Collected data:
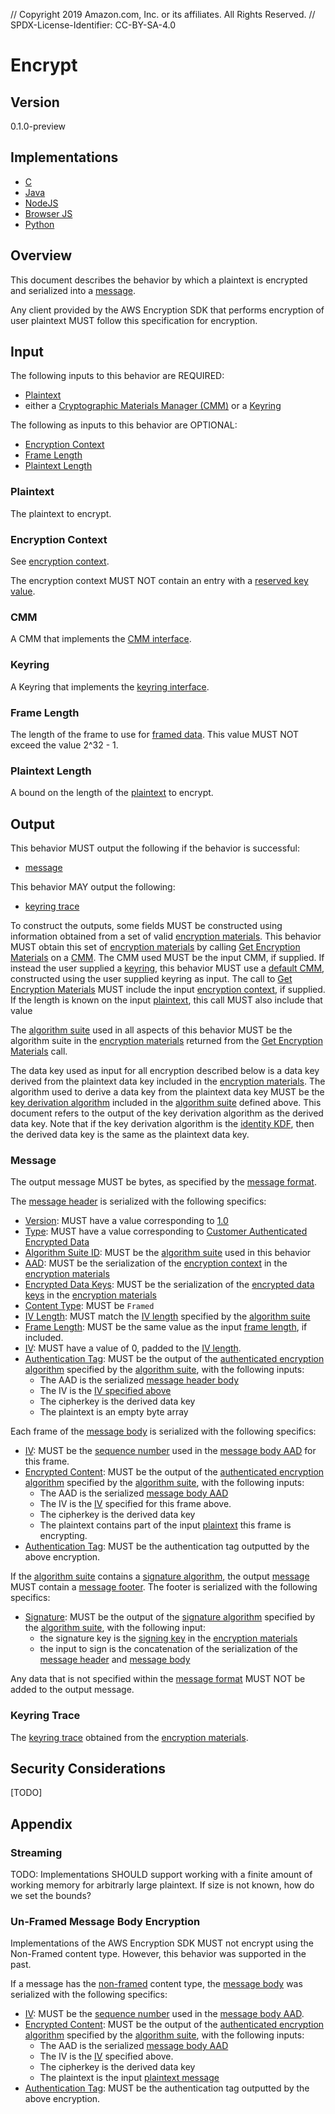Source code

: // Copyright 2019 Amazon.com, Inc. or its affiliates. All Rights Reserved. // SPDX-License-Identifier: CC-BY-SA-4.0

# Encrypt

## Version

0.1.0-preview

## Implementations

- [C](https://github.com/aws/aws-encryption-sdk-c/blob/master/source/session_encrypt.c)
- [Java](https://github.com/aws/aws-encryption-sdk-java/blob/master/src/main/java/com/amazonaws/encryptionsdk/internal/EncryptionHandler.java)
- [NodeJS](https://github.com/awslabs/aws-encryption-sdk-javascript/blob/master/modules/encrypt-node/src/encrypt.ts)
- [Browser JS](https://github.com/awslabs/aws-encryption-sdk-javascript/blob/master/modules/encrypt-browser/src/encrypt.ts)
- [Python](https://github.com/aws/aws-encryption-sdk-python/blob/master/src/aws_encryption_sdk/streaming_client.py)

## Overview

This document describes the behavior by which a plaintext is encrypted and serialized into a [message](#message.md).

Any client provided by the AWS Encryption SDK that performs encryption of user plaintext MUST follow
this specification for encryption.

## Input

The following inputs to this behavior are REQUIRED:

- [Plaintext](#plaintext)
- either a [Cryptographic Materials Manager (CMM)](cmm-interface.md) or a [Keyring](#keyring-interface.md)

The following as inputs to this behavior are OPTIONAL:

- [Encryption Context](#encryption-context)
- [Frame Length](#frame-length)
- [Plaintext Length](#plaintext-length)

### Plaintext

The plaintext to encrypt.

### Encryption Context

See [encryption context](#structures.md#encryption-context).

The encryption context MUST NOT contain an entry with a [reserved key value](#data-structutes.md#encryption-context).

### CMM

A CMM that implements the [CMM interface](#cmm-interface.md).

### Keyring

A Keyring that implements the [keyring interface](#keyring-interface.md).

### Frame Length

The length of the frame to use for [framed data](#message-body.md).
This value MUST NOT exceed the value 2^32 - 1.

### Plaintext Length

A bound on the length of the [plaintext](#plaintext) to encrypt.

## Output

This behavior MUST output the following if the behavior is successful:

- [message](#message.md)

This behavior MAY output the following:

- [keyring trace](#structures.md#keyring-trace)

To construct the outputs, some fields MUST be constructed using information obtained
from a set of valid [encryption materials](#structures.md#encryption-materials).
This behavior MUST obtain this set of [encryption materials](#structures.md#encryption-materials)
by calling [Get Encryption Materials](#cmm-interface.md#get-encryption-materials) on a [CMM](#cmm-interface.md).
The CMM used MUST be the input CMM, if supplied.
If instead the user supplied a [keyring](#keyring-interface.md), this behavior MUST use a [default CMM](#default-cmm.md),
constructed using the user supplied keyring as input.
The call to [Get Encryption Materials](#cmm-interface.md#get-encryption-materials) MUST include the
input [encryption context](#encryption-context), if supplied.
If the length is known on the input [plaintext](#plaintext), this call MUST also include that value

The [algorithm suite](#algorithm-suites.md) used in all aspects of this behavior MUST be the algorithm suite in the
[encryption materials](#encryption-materials.md) returned from the [Get Encryption Materials](#cmm-interface#get-encryption-materials) call.

The data key used as input for all encryption described below is a data key derived from the plaintext data key
included in the [encryption materials](#data-strucutres.md#encryption-materials).
The algorithm used to derive a data key from the plaintext data key MUST be
the [key derivation algorithm](#algorithm-suites.md#key-derivation-algorithm) included in the
[algorithm suite](#algorithm-suites.md) defined above.
This document refers to the output of the key derivation algorithm as the derived data key.
Note that if the key derivation algorithm is the [identity KDF](#algorithm-suites.md#identity-kdf),
then the derived data key is the same as the plaintext data key.

### Message

The output message MUST be bytes, as specified by the [message format](#message.md).

The [message header](#message-header.md) is serialized with the following specifics:

- [Version](#message-header.md#version): MUST have a value corresponding to [1.0](#message-header.md#supported-versions)
- [Type](#message-header.md#type): MUST have a value corresponding to [Customer Authenticated Encrypted Data](#message.md#supported-types)
- [Algorithm Suite ID](#message-header.md#algorithm-suite-id): MUST be the [algorithm suite](#algorithm-suites.md)
  used in this behavior
- [AAD](#message-header.md#aad): MUST be the serialization of the [encryption context](#structures.md#encryption-context)
  in the [encryption materials](#structures.md#encryption-materials)
- [Encrypted Data Keys](#message-header.md#encrypted-data-key): MUST be the serialization of the
  [encrypted data keys](#structures.md#encrypted-data-keys) in the [encryption materials](#structures.md#encryption-materials)
- [Content Type](#message-header.md#content-type): MUST be `Framed`
- [IV Length](#message-header.md#iv-length): MUST match the [IV length](#algorithm-suites.md#iv-length)
  specified by the [algorithm suite](#algorithm-suites.md)
- [Frame Length](#message-header.md#frame-length): MUST be the same value as the input [frame length](#frame-length),
  if included.
- [IV](#message-header.md#iv): MUST have a value of 0, padded to the [IV length](#message-header.md#iv-length).
- [Authentication Tag](#message-header.md#authentication-tag): MUST be the output of the
  [authenticated encryption algorithm](#algorithm-suites.md#encryption-algorithm)
  specified by the [algorithm suite](#algorithm-suites.md), with the following inputs:
  - The AAD is the serialized [message header body](#message-header.md#header-body)
  - The IV is the [IV specified above](#message-header.md#iv)
  - The cipherkey is the derived data key
  - The plaintext is an empty byte array

Each frame of the [message body](#message-body.md) is serialized with the following specifics:

- [IV](#message-body.md#iv): MUST be the [sequence number](#message-body-aad.md#sequence-number)
  used in the [message body AAD](#message-body-aad.md) for this frame.
- [Encrypted Content](#message-body.md#encrypted-content): MUST be the output of the [authenticated encryption algorithm](#algorithm-suites.md#encryption-algorithm)
  specified by the [algorithm suite](#algorithm-suites.md), with the following inputs:
  - The AAD is the serialized [message body AAD](#message-body-aad.md)
  - The IV is the [IV](#message-body.md#iv) specified for this frame above.
  - The cipherkey is the derived data key
  - The plaintext contains part of the input [plaintext](#plaintext) this frame is encrypting.
- [Authentication Tag](#message-body.md#authentication-tag): MUST be the authentication tag outputted by the above encryption.

If the [algorithm suite](#algorithm-suites.md) contains a [signature algorithm](#algorithm-suites.md#signature-algorithm),
the output [message](#message.md) MUST contain a [message footer](#message-footer.md).
The footer is serialized with the following specifics:

- [Signature](#message-footer.md#signature): MUST be the output of the [signature algorithm](#algorithm-suites.md#signature-algorithm)
  specified by the [algorithm suite](#algorithm-suites.md), with the following input:
  - the signature key is the [signing key](#structures.md#signing-key) in the [encryption materials](#structures.md#encryption-materials)
  - the input to sign is the concatenation of the serialization of the [message header](#message-header) and [message body](#message-body)

Any data that is not specified within the [message format](#message.md) MUST NOT be added to the output message.

### Keyring Trace

The [keyring trace](#structures.md#keyring-trace) obtained from the [encryption materials](#data-structure.md#encryption-materials).

## Security Considerations

[TODO]

## Appendix

### Streaming

TODO: Implementations SHOULD support working with a finite amount of working memory for arbitrarly large plaintext.
If size is not known, how do we set the bounds?

### Un-Framed Message Body Encryption

Implementations of the AWS Encryption SDK MUST not encrypt using the Non-Framed content type.
However, this behavior was supported in the past.

If a message has the [non-framed](#message-body.md#non-framed-data) content type,
the [message body](#message-body.md) was serialized with the following specifics:

- [IV](#message-body.md#iv):  MUST be the [sequence number](#message-body-aad.md#sequence-number)
  used in the [message body AAD](#message-body-aad.md).
- [Encrypted Content](#message-body.md#encrypted-content): MUST be the output of the [authenticated encryption algorithm](#algorithm-suites.md#encryption-algorithm)
  specified by the [algorithm suite](#algorithm-suites.md), with the following inputs:
  - The AAD is the serialized [message body AAD](#message-body-aad.md)
  - The IV is the [IV](#message-body.md#iv) specified above.
  - The cipherkey is the derived data key
  - The plaintext is the input [plaintext message](#plaintext-message)
- [Authentication Tag](#message-body.md#authentication-tag): MUST be the authentication tag outputted by the above encryption.
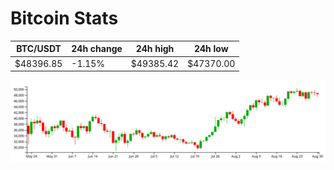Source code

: # Bitcoin Stats

BTC/USDT|24h change|24h high|24h low|
|---|---|---|---|
|$48396.85|-1.15%|$49385.42|$47370.00|

<img src="./chart.svg">
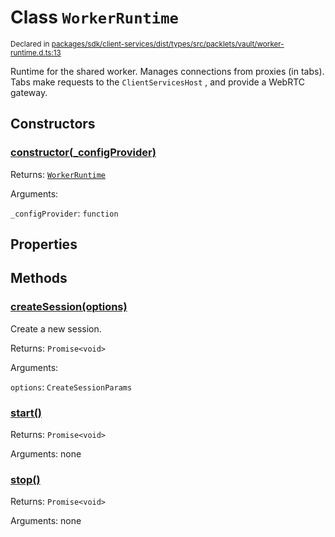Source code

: # Class `WorkerRuntime`
<sub>Declared in [packages/sdk/client-services/dist/types/src/packlets/vault/worker-runtime.d.ts:13]()</sub>


Runtime for the shared worker.
Manages connections from proxies (in tabs).
Tabs make requests to the  `ClientServicesHost` , and provide a WebRTC gateway.

## Constructors
### [constructor(_configProvider)]()


Returns: <code>[WorkerRuntime](/api/@dxos/client/classes/WorkerRuntime)</code>

Arguments: 

`_configProvider`: <code>function</code>

## Properties

## Methods
### [createSession(options)]()


Create a new session.

Returns: <code>Promise&lt;void&gt;</code>

Arguments: 

`options`: <code>CreateSessionParams</code>
### [start()]()


Returns: <code>Promise&lt;void&gt;</code>

Arguments: none
### [stop()]()


Returns: <code>Promise&lt;void&gt;</code>

Arguments: none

#### Work to complete:
Return, word for word, the lines of the data above from the line with "0.1.0-preview" through the line with "This document describes", inclusive.

#### Exercise solution:
0.1.0-preview

## Implementations

- [C](https://github.com/aws/aws-encryption-sdk-c/blob/master/source/session_encrypt.c)
- [Java](https://github.com/aws/aws-encryption-sdk-java/blob/master/src/main/java/com/amazonaws/encryptionsdk/internal/EncryptionHandler.java)
- [NodeJS](https://github.com/awslabs/aws-encryption-sdk-javascript/blob/master/modules/encrypt-node/src/encrypt.ts)
- [Browser JS](https://github.com/awslabs/aws-encryption-sdk-javascript/blob/master/modules/encrypt-browser/src/encrypt.ts)
- [Python](https://github.com/aws/aws-encryption-sdk-python/blob/master/src/aws_encryption_sdk/streaming_client.py)

## Overview

This document describes the behavior by which a plaintext is encrypted and serialized into a [message](#message.md).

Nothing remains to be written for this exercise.